EXERCISE PROMPT:
A faithful transcription of all the data is required.

BEGIN

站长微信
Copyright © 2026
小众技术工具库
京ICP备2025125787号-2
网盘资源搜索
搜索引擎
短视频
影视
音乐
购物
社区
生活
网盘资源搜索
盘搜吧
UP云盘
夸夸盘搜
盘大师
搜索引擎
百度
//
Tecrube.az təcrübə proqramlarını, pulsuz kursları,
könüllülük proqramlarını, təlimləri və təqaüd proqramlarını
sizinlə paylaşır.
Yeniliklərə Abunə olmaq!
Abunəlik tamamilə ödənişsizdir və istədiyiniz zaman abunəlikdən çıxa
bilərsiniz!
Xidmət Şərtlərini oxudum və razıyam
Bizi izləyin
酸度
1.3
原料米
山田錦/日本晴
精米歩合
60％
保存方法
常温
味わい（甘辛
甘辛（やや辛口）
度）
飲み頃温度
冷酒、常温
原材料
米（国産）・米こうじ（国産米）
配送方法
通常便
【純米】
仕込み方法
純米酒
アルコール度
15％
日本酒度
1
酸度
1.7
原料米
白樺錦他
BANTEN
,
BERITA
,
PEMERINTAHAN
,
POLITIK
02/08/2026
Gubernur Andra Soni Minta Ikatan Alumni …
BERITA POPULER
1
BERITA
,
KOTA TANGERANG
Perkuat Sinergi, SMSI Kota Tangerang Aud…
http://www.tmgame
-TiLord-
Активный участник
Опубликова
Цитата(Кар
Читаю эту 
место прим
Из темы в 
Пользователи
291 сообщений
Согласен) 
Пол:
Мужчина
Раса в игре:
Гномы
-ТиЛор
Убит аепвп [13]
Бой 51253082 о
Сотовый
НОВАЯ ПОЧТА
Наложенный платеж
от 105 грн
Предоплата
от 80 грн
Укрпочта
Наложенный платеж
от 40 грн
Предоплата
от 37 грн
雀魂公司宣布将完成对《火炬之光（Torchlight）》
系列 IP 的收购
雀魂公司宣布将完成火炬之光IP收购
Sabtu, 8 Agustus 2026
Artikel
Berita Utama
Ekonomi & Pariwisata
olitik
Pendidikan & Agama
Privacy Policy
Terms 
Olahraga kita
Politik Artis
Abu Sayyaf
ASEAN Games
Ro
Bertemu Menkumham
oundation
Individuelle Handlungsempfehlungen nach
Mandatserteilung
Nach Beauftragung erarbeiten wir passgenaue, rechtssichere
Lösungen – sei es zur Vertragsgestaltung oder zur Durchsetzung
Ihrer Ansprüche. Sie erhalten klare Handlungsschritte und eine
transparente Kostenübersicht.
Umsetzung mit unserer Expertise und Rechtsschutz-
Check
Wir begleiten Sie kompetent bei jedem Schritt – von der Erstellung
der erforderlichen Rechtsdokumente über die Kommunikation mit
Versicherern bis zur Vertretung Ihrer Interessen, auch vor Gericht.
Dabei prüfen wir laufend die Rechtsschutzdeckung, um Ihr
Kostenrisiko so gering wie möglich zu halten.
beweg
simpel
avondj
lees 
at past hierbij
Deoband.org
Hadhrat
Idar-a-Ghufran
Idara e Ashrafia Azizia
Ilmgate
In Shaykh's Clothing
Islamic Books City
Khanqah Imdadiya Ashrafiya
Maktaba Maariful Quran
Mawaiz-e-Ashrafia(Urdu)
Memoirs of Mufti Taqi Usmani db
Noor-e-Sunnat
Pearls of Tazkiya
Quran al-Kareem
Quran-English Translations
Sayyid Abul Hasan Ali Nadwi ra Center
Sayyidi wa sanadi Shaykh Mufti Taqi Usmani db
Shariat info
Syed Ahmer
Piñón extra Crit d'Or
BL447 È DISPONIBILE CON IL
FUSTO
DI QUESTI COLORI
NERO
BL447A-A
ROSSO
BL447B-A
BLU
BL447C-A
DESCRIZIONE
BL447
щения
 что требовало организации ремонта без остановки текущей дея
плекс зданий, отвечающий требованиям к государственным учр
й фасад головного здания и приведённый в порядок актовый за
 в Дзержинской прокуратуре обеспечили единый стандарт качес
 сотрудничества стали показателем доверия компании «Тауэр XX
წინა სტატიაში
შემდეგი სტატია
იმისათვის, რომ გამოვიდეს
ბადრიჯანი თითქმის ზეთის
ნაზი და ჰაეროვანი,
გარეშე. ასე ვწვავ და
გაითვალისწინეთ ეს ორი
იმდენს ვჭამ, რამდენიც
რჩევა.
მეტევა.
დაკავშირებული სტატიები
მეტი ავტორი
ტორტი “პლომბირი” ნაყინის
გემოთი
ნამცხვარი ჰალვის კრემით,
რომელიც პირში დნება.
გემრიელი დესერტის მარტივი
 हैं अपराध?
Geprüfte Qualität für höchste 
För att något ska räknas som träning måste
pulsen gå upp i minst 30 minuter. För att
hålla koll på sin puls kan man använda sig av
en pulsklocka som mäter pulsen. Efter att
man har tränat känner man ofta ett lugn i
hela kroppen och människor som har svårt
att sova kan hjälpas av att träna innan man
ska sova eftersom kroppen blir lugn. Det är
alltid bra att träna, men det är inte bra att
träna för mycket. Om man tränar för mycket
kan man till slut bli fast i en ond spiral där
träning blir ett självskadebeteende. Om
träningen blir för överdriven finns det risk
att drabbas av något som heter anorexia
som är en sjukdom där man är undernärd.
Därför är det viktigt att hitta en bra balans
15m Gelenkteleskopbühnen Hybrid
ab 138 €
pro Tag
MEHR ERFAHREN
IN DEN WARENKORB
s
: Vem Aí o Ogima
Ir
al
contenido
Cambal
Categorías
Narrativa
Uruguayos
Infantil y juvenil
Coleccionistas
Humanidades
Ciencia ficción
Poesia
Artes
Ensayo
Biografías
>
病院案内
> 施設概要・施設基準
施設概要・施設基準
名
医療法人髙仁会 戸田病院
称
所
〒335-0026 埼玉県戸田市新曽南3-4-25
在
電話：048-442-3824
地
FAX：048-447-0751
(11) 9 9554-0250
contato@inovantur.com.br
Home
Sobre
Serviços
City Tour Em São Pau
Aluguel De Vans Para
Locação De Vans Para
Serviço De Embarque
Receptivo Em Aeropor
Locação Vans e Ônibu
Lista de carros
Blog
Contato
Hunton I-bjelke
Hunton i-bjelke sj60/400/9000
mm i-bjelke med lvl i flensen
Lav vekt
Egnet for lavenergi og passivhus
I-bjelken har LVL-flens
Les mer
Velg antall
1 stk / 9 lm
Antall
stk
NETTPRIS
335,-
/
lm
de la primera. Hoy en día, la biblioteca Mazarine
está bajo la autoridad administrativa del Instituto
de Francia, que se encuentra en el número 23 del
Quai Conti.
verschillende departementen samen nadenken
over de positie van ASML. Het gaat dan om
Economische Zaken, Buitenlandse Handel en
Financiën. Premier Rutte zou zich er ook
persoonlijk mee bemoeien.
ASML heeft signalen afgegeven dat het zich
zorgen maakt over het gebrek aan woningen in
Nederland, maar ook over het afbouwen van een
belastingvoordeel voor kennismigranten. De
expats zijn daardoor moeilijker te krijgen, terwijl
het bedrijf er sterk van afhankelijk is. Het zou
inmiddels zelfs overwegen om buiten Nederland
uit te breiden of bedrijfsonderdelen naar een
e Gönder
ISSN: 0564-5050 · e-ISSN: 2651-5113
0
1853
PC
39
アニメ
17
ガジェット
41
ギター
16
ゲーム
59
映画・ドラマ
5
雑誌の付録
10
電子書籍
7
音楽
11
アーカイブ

END

RESULT OF THIS TASK:
站长微信
Copyright © 2026
小众技术工具库
京ICP备2025125787号-2
网盘资源搜索
搜索引擎
短视频
影视
音乐
购物
社区
生活
网盘资源搜索
盘搜吧
UP云盘
夸夸盘搜
盘大师
搜索引擎
百度
//
Tecrube.az təcrübə proqramlarını, pulsuz kursları,
könüllülük proqramlarını, təlimləri və təqaüd proqramlarını
sizinlə paylaşır.
Yeniliklərə Abunə olmaq!
Abunəlik tamamilə ödənişsizdir və istədiyiniz zaman abunəlikdən çıxa
bilərsiniz!
Xidmət Şərtlərini oxudum və razıyam
Bizi izləyin
酸度
1.3
原料米
山田錦/日本晴
精米歩合
60％
保存方法
常温
味わい（甘辛
甘辛（やや辛口）
度）
飲み頃温度
冷酒、常温
原材料
米（国産）・米こうじ（国産米）
配送方法
通常便
【純米】
仕込み方法
純米酒
アルコール度
15％
日本酒度
1
酸度
1.7
原料米
白樺錦他
BANTEN
,
BERITA
,
PEMERINTAHAN
,
POLITIK
02/08/2026
Gubernur Andra Soni Minta Ikatan Alumni …
BERITA POPULER
1
BERITA
,
KOTA TANGERANG
Perkuat Sinergi, SMSI Kota Tangerang Aud…
http://www.tmgame
-TiLord-
Активный участник
Опубликова
Цитата(Кар
Читаю эту 
место прим
Из темы в 
Пользователи
291 сообщений
Согласен) 
Пол:
Мужчина
Раса в игре:
Гномы
-ТиЛор
Убит аепвп [13]
Бой 51253082 о
Сотовый
НОВАЯ ПОЧТА
Наложенный платеж
от 105 грн
Предоплата
от 80 грн
Укрпочта
Наложенный платеж
от 40 грн
Предоплата
от 37 грн
雀魂公司宣布将完成对《火炬之光（Torchlight）》
系列 IP 的收购
雀魂公司宣布将完成火炬之光IP收购
Sabtu, 8 Agustus 2026
Artikel
Berita Utama
Ekonomi & Pariwisata
olitik
Pendidikan & Agama
Privacy Policy
Terms 
Olahraga kita
Politik Artis
Abu Sayyaf
ASEAN Games
Ro
Bertemu Menkumham
oundation
Individuelle Handlungsempfehlungen nach
Mandatserteilung
Nach Beauftragung erarbeiten wir passgenaue, rechtssichere
Lösungen – sei es zur Vertragsgestaltung oder zur Durchsetzung
Ihrer Ansprüche. Sie erhalten klare Handlungsschritte und eine
transparente Kostenübersicht.
Umsetzung mit unserer Expertise und Rechtsschutz-
Check
Wir begleiten Sie kompetent bei jedem Schritt – von der Erstellung
der erforderlichen Rechtsdokumente über die Kommunikation mit
Versicherern bis zur Vertretung Ihrer Interessen, auch vor Gericht.
Dabei prüfen wir laufend die Rechtsschutzdeckung, um Ihr
Kostenrisiko so gering wie möglich zu halten.
beweg
simpel
avondj
lees 
at past hierbij
Deoband.org
Hadhrat
Idar-a-Ghufran
Idara e Ashrafia Azizia
Ilmgate
In Shaykh's Clothing
Islamic Books City
Khanqah Imdadiya Ashrafiya
Maktaba Maariful Quran
Mawaiz-e-Ashrafia(Urdu)
Memoirs of Mufti Taqi Usmani db
Noor-e-Sunnat
Pearls of Tazkiya
Quran al-Kareem
Quran-English Translations
Sayyid Abul Hasan Ali Nadwi ra Center
Sayyidi wa sanadi Shaykh Mufti Taqi Usmani db
Shariat info
Syed Ahmer
Piñón extra Crit d'Or
BL447 È DISPONIBILE CON IL
FUSTO
DI QUESTI COLORI
NERO
BL447A-A
ROSSO
BL447B-A
BLU
BL447C-A
DESCRIZIONE
BL447
щения
 что требовало организации ремонта без остановки текущей дея
плекс зданий, отвечающий требованиям к государственным учр
й фасад головного здания и приведённый в порядок актовый за
 в Дзержинской прокуратуре обеспечили единый стандарт качес
 сотрудничества стали показателем доверия компании «Тауэр XX
წინა სტატიაში
შემდეგი სტატია
იმისათვის, რომ გამოვიდეს
ბადრიჯანი თითქმის ზეთის
ნაზი და ჰაეროვანი,
გარეშე. ასე ვწვავ და
გაითვალისწინეთ ეს ორი
იმდენს ვჭამ, რამდენიც
რჩევა.
მეტევა.
დაკავშირებული სტატიები
მეტი ავტორი
ტორტი “პლომბირი” ნაყინის
გემოთი
ნამცხვარი ჰალვის კრემით,
რომელიც პირში დნება.
გემრიელი დესერტის მარტივი
 हैं अपराध?
Geprüfte Qualität für höchste 
För att något ska räknas som träning måste
pulsen gå upp i minst 30 minuter. För att
hålla koll på sin puls kan man använda sig av
en pulsklocka som mäter pulsen. Efter att
man har tränat känner man ofta ett lugn i
hela kroppen och människor som har svårt
att sova kan hjälpas av att träna innan man
ska sova eftersom kroppen blir lugn. Det är
alltid bra att träna, men det är inte bra att
träna för mycket. Om man tränar för mycket
kan man till slut bli fast i en ond spiral där
träning blir ett självskadebeteende. Om
träningen blir för överdriven finns det risk
att drabbas av något som heter anorexia
som är en sjukdom där man är undernärd.
Därför är det viktigt att hitta en bra balans
15m Gelenkteleskopbühnen Hybrid
ab 138 €
pro Tag
MEHR ERFAHREN
IN DEN WARENKORB
s
: Vem Aí o Ogima
Ir
al
contenido
Cambal
Categorías
Narrativa
Uruguayos
Infantil y juvenil
Coleccionistas
Humanidades
Ciencia ficción
Poesia
Artes
Ensayo
Biografías
>
病院案内
> 施設概要・施設基準
施設概要・施設基準
名
医療法人髙仁会 戸田病院
称
所
〒335-0026 埼玉県戸田市新曽南3-4-25
在
電話：048-442-3824
地
FAX：048-447-0751
(11) 9 9554-0250
contato@inovantur.com.br
Home
Sobre
Serviços
City Tour Em São Pau
Aluguel De Vans Para
Locação De Vans Para
Serviço De Embarque
Receptivo Em Aeropor
Locação Vans e Ônibu
Lista de carros
Blog
Contato
Hunton I-bjelke
Hunton i-bjelke sj60/400/9000
mm i-bjelke med lvl i flensen
Lav vekt
Egnet for lavenergi og passivhus
I-bjelken har LVL-flens
Les mer
Velg antall
1 stk / 9 lm
Antall
stk
NETTPRIS
335,-
/
lm
de la primera. Hoy en día, la biblioteca Mazarine
está bajo la autoridad administrativa del Instituto
de Francia, que se encuentra en el número 23 del
Quai Conti.
verschillende departementen samen nadenken
over de positie van ASML. Het gaat dan om
Economische Zaken, Buitenlandse Handel en
Financiën. Premier Rutte zou zich er ook
persoonlijk mee bemoeien.
ASML heeft signalen afgegeven dat het zich
zorgen maakt over het gebrek aan woningen in
Nederland, maar ook over het afbouwen van een
belastingvoordeel voor kennismigranten. De
expats zijn daardoor moeilijker te krijgen, terwijl
het bedrijf er sterk van afhankelijk is. Het zou
inmiddels zelfs overwegen om buiten Nederland
uit te breiden of bedrijfsonderdelen naar een
e Gönder
ISSN: 0564-5050 · e-ISSN: 2651-5113
0
1853
PC
39
アニメ
17
ガジェット
41
ギター
16
ゲーム
59
映画・ドラマ
5
雑誌の付録
10
電子書籍
7
音楽
11
アーカイブ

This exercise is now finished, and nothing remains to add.